**Requirement:**
Retype the lines from the one containing "hantering och utmärkta" through the last line of the entries below, exactly and in full, omitting every image.

**Provided records:**
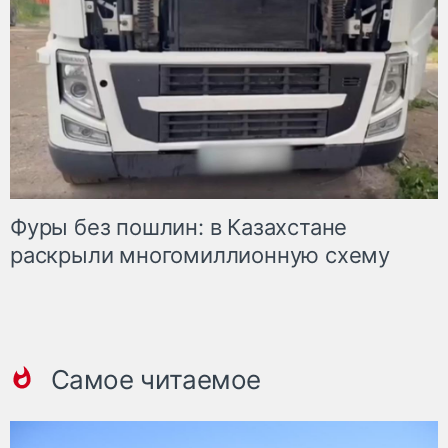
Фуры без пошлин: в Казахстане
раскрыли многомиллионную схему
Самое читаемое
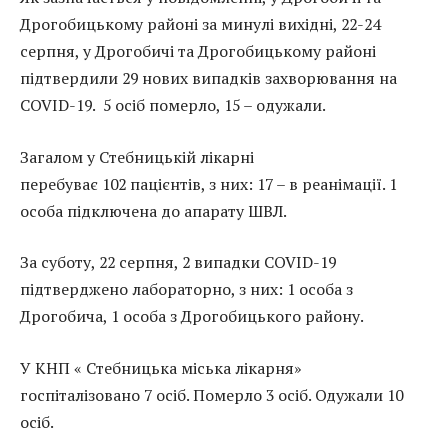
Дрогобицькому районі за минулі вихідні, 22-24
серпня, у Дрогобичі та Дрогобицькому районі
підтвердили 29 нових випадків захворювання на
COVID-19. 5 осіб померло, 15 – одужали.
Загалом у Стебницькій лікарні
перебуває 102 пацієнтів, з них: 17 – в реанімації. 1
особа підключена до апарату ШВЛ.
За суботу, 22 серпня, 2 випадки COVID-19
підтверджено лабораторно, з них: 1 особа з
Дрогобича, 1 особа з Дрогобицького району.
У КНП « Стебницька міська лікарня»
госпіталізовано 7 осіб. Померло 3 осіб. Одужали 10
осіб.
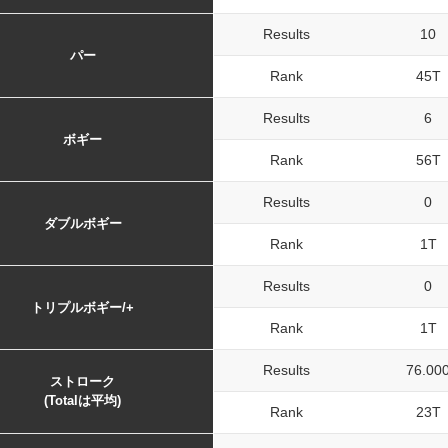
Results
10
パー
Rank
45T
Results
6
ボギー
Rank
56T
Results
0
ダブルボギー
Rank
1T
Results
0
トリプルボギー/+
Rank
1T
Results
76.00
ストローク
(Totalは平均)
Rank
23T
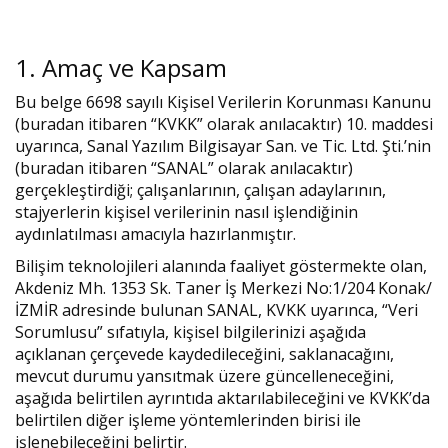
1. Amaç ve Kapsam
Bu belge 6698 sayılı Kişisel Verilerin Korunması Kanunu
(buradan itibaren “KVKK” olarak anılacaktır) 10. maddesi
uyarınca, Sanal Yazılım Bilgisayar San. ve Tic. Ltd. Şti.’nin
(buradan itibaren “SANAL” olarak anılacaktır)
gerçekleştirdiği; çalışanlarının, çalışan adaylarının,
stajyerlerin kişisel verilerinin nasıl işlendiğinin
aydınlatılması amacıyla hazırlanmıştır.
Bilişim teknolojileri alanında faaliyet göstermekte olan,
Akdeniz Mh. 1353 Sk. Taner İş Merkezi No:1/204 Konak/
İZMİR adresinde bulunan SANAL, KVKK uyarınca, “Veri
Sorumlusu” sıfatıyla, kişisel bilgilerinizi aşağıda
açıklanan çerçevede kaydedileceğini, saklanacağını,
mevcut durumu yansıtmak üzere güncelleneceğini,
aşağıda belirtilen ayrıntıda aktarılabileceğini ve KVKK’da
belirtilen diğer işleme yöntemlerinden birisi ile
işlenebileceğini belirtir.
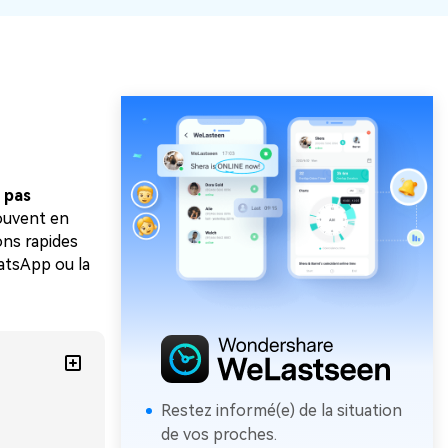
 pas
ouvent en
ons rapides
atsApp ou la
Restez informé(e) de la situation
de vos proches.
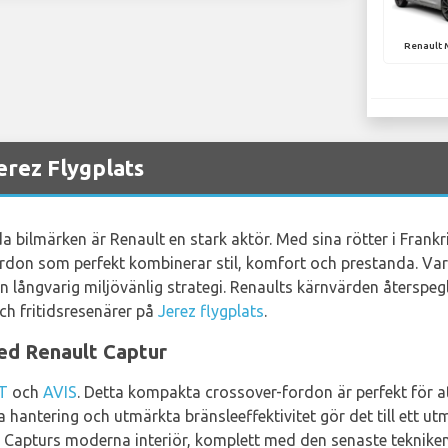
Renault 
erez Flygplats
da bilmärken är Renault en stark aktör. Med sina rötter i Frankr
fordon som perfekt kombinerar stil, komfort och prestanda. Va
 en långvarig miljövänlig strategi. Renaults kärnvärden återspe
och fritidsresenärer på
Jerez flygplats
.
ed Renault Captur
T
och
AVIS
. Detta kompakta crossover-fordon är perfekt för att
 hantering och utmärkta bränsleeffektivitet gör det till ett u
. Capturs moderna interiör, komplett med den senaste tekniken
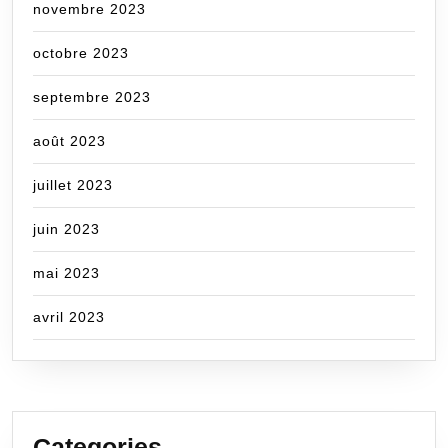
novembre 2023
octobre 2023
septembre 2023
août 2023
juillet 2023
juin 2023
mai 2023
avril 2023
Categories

**Solution:**
 hantering och utmärkta bränsleeffektivitet gör det till ett u
. Capturs moderna interiör, komplett med den senaste tekniken
novembre 2023
octobre 2023
septembre 2023
août 2023
juillet 2023
juin 2023
mai 2023
avril 2023
Categories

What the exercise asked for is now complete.